Now an hour ago I sit and do my toe nails for the wedding, he is showering our dog in the bathroom and suddenly yells my name. I tell back asking what is up, no response. He yells my name again, I yell back asking what’s up again, no response. At that point I could have gotten up and went to him but it would have ruined my nails and I thought if it is urgent he could just answer. He yelled three more times, I yelled back three more times and then he stopped and a few minutes later I went to him.

He then tells me if I don’t think I should go to him when he yells for me. I told him I answered but he said he didn’t hear it. Which I don’t believe at all because I heard him very loud and because he has before yelled for me and not responded when I asked what’s up.
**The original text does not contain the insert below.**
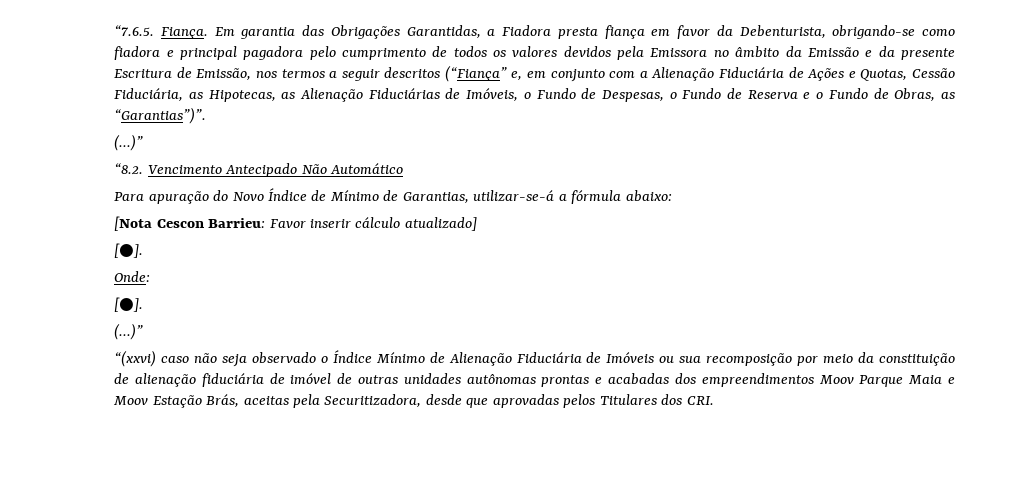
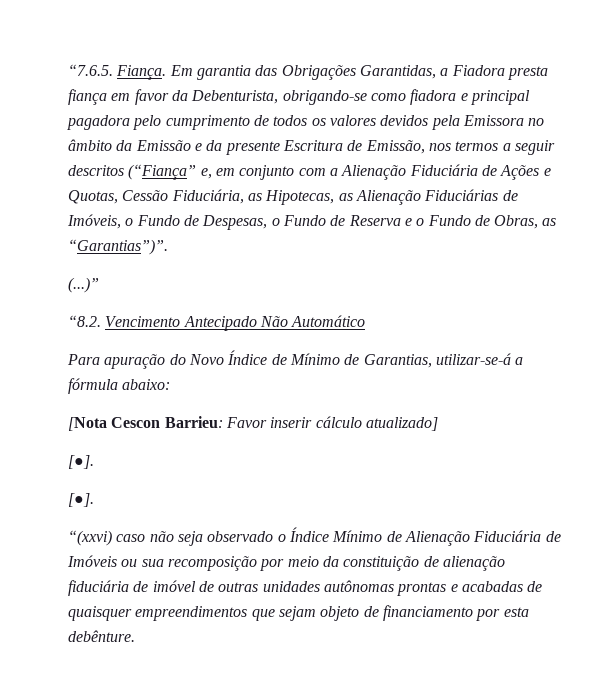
[114,271,151,282] [114,297,144,312] [114,323,144,340] // Onde: // [●]. // (...)” -> [67,493,94,507] // [●].
[674,373,955,387] [113,394,714,408] dos empreendimentos Moov Parque Maia e Moov Estação Brás, aceitas pela Securitizadora, desde que aprovadas pelos Titulares dos CRI. -> [527,581,543,592] [67,605,529,621] [67,630,135,642] de quaisquer empreendimentos que sejam objeto de financiamento por esta debênture.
Anyways, the issue is what he then said: “I want you to come when I yell your name in the future” Just like that, nothing else just in a very serious tone that sentence. Like what am I, your servant?

I walked away speechless and he came to me a minute later telling me “since you are mad anyways I will tell you something else, and then goes on to say “me saying f You wasn’t nice but ai apologized and what you did was the reason why I even said that at all so don’t you think you should have apologized?” I told him I don’t think those two things are comparable but he said that they are and walked off. While he talked to me it just seemed so condescending the way he spoke to me.
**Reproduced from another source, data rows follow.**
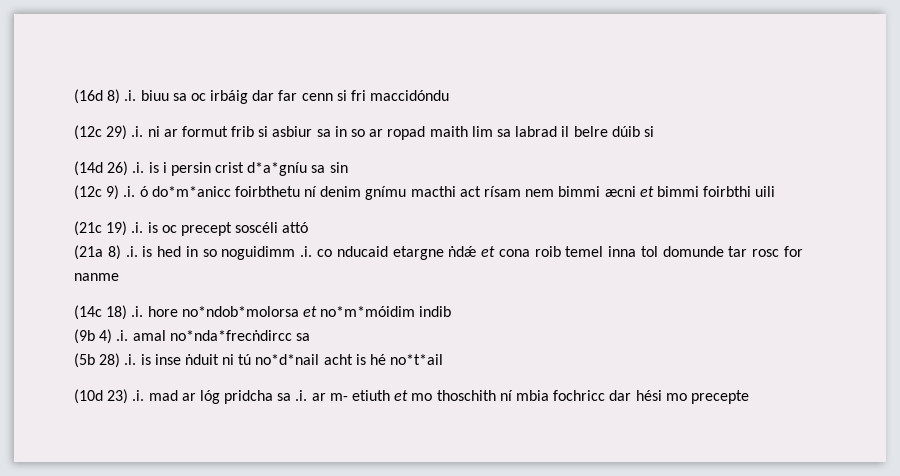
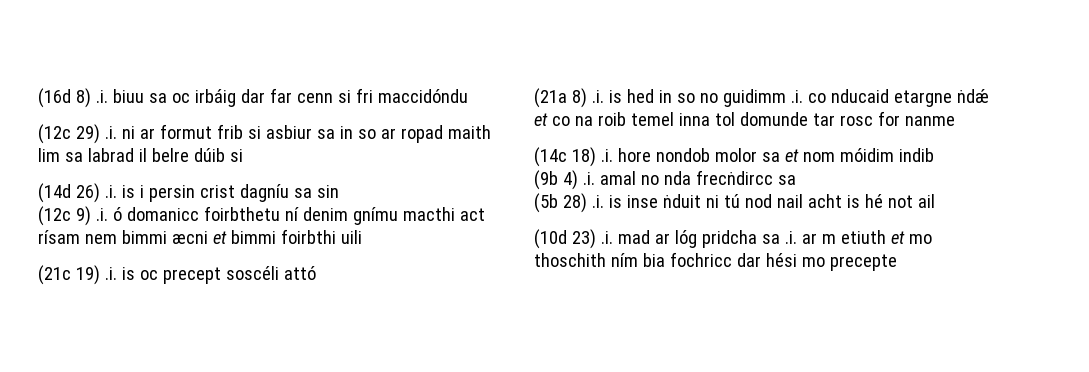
[247,162,308,176] d*a*gníu -> [239,184,289,202] dagníu
[151,186,231,197] do*m*anicc -> [126,207,199,221] domanicc
[221,246,296,260] noguidimm -> [699,89,786,107] no guidimm
[498,249,530,257] cona -> [551,116,593,126] co na
[181,306,416,317] no*ndob*molorsa et no*m*móidim -> [655,148,894,162] nondob molor sa et nom móidim
[169,330,292,341] no*nda*frecṅdircc -> [640,170,773,185] no nda frecṅdircc
[255,354,320,365] no*d*nail -> [744,194,803,208] nod nail
[390,354,444,365] no*t*ail -> [887,194,935,208] not ail
[329,393,348,401] m- -> [821,234,836,244] m
[499,390,549,401] ní mbia -> [610,253,665,267] ním bia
I don’t know him this way at all, I don’t know if it is stress because we are supposed to get married in 12 hours or if this is just who ihr is and he hid it well. I’m confused and don’t feel comfortable marrying this man tomorrow. Am I just overreacting and getting cold feet? I think it’s trivial and nothing to cancel a wedding for but at the same time I was in a very abusive relationship before and I am terrified and therefor very sensible and afraid to get into a abusive relationship again.

Can someone tell me that I’m just overreacting and everything is fine and I can marry him tomorrow, that I only have cold feet and that it’s normal?